Assigned task 1 =>
Transcribe the passage of the Nomad Donuts piece below between "In this episode" and "in the future?", inclusive.

Dish It Up: Every day is not the same
The flavors at Nomad Donuts are endless with unusual mixes such as strawberry basil, vegan honeydew mint and mango tamarind chili from chef Kristianna Zabala.
In fall of 2017, the popular North Park, San Diego shop Nomad Donuts opened a new, much larger main kitchen and retail locations allowing them to add wood-fired bagels to the mix along with an ever changing rotation of exotic-flavored donuts.
In this episode of Dish It Up, host Edwin Real of Facebook group Eating and Drinking In San Diego talked to Zabala about:
- What’s new with the original Nomad Donut space
- Zabala’s journey into the kitchen
- The pressure of working in a restaurant that has a Michelin star
- Beer and donut pairings
- The process of coming up with donut and bagel recipes
- The collaborative San Diego food and beverage community
- The perfect accompaniment for donuts
- Difficulties being in the food industry
- The daily battle of consistency
- Are there donut/cannabis edibles in the future?

Assigned task 2 =>
Repeat word for word the stored data entries below, from the start of the entries through the line holding "The cc372d3e...d02438b series", inclusive.

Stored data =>
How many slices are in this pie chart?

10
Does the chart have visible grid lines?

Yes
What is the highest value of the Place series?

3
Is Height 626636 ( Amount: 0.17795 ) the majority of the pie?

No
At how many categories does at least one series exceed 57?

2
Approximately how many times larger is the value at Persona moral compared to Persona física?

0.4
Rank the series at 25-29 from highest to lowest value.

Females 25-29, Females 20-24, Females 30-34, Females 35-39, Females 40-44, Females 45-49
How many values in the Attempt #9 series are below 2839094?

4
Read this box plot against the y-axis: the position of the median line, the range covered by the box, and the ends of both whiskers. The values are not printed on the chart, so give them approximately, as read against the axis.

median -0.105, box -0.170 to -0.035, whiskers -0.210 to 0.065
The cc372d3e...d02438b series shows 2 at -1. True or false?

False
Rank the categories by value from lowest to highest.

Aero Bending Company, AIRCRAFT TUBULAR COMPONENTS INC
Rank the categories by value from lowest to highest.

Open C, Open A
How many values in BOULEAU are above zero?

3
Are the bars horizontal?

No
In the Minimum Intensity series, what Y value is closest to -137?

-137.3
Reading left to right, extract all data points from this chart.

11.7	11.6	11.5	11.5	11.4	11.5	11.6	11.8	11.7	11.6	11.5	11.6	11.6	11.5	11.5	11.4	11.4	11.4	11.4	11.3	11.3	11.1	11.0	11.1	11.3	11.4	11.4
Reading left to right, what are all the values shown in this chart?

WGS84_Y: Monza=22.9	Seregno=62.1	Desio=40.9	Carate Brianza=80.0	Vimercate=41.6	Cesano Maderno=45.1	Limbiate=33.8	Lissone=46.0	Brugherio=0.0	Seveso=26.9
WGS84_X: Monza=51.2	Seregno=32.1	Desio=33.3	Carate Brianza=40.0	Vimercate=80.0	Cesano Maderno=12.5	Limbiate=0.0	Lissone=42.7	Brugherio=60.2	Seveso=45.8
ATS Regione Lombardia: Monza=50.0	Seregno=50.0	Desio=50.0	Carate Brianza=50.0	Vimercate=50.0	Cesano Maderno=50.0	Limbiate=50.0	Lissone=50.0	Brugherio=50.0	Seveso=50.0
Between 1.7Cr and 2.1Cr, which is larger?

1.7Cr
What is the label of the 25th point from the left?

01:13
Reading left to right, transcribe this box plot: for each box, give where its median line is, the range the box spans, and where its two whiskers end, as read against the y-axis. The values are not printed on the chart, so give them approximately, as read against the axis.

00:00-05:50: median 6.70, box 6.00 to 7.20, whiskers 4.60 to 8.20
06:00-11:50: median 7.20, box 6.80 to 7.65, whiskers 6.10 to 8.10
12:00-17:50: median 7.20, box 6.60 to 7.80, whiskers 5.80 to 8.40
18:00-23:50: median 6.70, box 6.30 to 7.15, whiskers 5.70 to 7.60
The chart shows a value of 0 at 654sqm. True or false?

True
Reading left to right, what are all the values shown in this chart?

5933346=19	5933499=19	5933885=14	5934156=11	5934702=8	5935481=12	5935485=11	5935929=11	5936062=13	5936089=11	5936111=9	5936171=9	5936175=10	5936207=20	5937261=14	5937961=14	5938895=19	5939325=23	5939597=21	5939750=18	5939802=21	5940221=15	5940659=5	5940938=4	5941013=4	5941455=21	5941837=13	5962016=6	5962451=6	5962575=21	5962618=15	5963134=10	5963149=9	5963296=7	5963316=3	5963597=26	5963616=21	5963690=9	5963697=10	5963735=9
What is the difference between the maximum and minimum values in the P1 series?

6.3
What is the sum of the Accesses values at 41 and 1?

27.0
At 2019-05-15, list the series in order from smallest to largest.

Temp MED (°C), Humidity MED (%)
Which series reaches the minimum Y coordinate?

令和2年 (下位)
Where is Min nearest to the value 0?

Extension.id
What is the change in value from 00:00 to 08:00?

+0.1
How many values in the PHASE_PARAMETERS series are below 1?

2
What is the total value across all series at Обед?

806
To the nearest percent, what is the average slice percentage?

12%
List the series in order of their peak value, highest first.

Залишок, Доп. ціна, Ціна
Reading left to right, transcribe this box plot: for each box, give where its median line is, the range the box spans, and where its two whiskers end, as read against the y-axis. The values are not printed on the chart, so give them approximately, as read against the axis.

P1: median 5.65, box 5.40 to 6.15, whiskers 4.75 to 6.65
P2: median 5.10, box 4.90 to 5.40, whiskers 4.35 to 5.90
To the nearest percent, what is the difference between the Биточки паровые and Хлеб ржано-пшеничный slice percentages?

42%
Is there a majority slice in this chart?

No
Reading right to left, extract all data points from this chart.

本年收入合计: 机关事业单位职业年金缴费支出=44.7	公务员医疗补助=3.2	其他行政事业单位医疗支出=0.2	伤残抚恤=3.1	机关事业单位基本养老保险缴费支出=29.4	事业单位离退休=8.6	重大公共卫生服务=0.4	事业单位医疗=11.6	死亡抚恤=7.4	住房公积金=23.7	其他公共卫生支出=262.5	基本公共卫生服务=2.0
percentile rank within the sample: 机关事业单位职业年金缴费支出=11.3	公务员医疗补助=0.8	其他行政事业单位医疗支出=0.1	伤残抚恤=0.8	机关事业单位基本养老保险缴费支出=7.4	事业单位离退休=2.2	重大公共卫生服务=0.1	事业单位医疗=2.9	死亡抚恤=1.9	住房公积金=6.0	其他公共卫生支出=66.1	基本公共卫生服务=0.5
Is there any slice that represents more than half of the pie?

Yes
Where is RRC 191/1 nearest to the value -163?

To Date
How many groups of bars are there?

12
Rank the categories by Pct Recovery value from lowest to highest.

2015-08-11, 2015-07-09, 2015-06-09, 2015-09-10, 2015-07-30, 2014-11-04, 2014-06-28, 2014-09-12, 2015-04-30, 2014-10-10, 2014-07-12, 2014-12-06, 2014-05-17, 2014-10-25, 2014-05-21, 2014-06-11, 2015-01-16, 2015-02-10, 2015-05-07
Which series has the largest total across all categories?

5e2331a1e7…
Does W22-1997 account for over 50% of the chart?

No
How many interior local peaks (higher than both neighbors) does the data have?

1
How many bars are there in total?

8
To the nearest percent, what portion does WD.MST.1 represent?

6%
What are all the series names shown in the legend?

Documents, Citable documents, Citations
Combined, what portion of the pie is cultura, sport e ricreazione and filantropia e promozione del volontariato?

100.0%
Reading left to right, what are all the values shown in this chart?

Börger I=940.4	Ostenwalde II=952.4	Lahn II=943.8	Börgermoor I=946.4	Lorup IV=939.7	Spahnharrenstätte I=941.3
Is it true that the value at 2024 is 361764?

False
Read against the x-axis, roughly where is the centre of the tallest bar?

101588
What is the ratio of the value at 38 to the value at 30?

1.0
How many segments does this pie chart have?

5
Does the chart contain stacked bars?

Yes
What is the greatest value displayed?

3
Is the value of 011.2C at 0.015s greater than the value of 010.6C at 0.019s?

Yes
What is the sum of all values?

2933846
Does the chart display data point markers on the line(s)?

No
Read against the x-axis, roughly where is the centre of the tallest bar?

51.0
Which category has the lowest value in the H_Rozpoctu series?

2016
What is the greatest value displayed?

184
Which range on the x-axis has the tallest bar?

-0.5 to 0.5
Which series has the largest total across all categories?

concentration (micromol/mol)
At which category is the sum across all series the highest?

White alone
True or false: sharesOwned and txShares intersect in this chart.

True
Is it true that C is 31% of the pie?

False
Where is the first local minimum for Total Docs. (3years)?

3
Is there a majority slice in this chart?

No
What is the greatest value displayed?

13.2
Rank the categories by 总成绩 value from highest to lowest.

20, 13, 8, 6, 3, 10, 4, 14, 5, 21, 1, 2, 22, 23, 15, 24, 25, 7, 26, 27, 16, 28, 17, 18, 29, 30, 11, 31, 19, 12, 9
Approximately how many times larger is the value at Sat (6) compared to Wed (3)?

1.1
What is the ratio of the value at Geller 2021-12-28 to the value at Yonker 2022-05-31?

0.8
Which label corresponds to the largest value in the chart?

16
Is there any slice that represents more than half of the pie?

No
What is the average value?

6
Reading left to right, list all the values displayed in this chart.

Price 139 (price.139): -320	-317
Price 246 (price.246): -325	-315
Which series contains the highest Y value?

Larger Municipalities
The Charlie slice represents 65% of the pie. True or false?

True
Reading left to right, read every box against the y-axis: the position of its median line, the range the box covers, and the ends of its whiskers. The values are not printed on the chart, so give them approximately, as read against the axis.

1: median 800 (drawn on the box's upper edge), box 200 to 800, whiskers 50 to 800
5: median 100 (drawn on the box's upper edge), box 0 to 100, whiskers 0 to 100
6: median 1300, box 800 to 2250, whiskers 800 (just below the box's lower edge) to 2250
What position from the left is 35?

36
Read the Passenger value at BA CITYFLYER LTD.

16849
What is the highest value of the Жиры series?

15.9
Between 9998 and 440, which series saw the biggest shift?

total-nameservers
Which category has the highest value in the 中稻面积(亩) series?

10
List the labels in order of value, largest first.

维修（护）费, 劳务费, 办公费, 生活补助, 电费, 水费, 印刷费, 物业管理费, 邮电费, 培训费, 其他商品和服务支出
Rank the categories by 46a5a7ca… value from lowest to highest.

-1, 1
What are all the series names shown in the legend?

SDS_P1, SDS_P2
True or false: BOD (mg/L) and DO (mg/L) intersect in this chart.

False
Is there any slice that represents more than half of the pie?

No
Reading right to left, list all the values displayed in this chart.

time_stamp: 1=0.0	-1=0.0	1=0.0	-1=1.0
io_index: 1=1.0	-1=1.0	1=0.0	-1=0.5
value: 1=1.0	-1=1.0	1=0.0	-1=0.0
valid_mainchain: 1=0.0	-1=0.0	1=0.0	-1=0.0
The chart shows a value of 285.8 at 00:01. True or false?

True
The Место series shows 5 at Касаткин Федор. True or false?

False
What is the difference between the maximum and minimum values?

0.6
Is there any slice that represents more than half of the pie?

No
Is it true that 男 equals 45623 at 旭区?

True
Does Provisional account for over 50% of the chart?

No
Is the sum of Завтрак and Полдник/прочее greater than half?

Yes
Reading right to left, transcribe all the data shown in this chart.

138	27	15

Written response 1 =>
In this episode of Dish It Up, host Edwin Real of Facebook group Eating and Drinking In San Diego talked to Zabala about:
- What’s new with the original Nomad Donut space
- Zabala’s journey into the kitchen
- The pressure of working in a restaurant that has a Michelin star
- Beer and donut pairings
- The process of coming up with donut and bagel recipes
- The collaborative San Diego food and beverage community
- The perfect accompaniment for donuts
- Difficulties being in the food industry
- The daily battle of consistency
- Are there donut/cannabis edibles in the future?

Written response 2 =>
How many slices are in this pie chart?

10
Does the chart have visible grid lines?

Yes
What is the highest value of the Place series?

3
Is Height 626636 ( Amount: 0.17795 ) the majority of the pie?

No
At how many categories does at least one series exceed 57?

2
Approximately how many times larger is the value at Persona moral compared to Persona física?

0.4
Rank the series at 25-29 from highest to lowest value.

Females 25-29, Females 20-24, Females 30-34, Females 35-39, Females 40-44, Females 45-49
How many values in the Attempt #9 series are below 2839094?

4
Read this box plot against the y-axis: the position of the median line, the range covered by the box, and the ends of both whiskers. The values are not printed on the chart, so give them approximately, as read against the axis.

median -0.105, box -0.170 to -0.035, whiskers -0.210 to 0.065
The cc372d3e...d02438b series shows 2 at -1. True or false?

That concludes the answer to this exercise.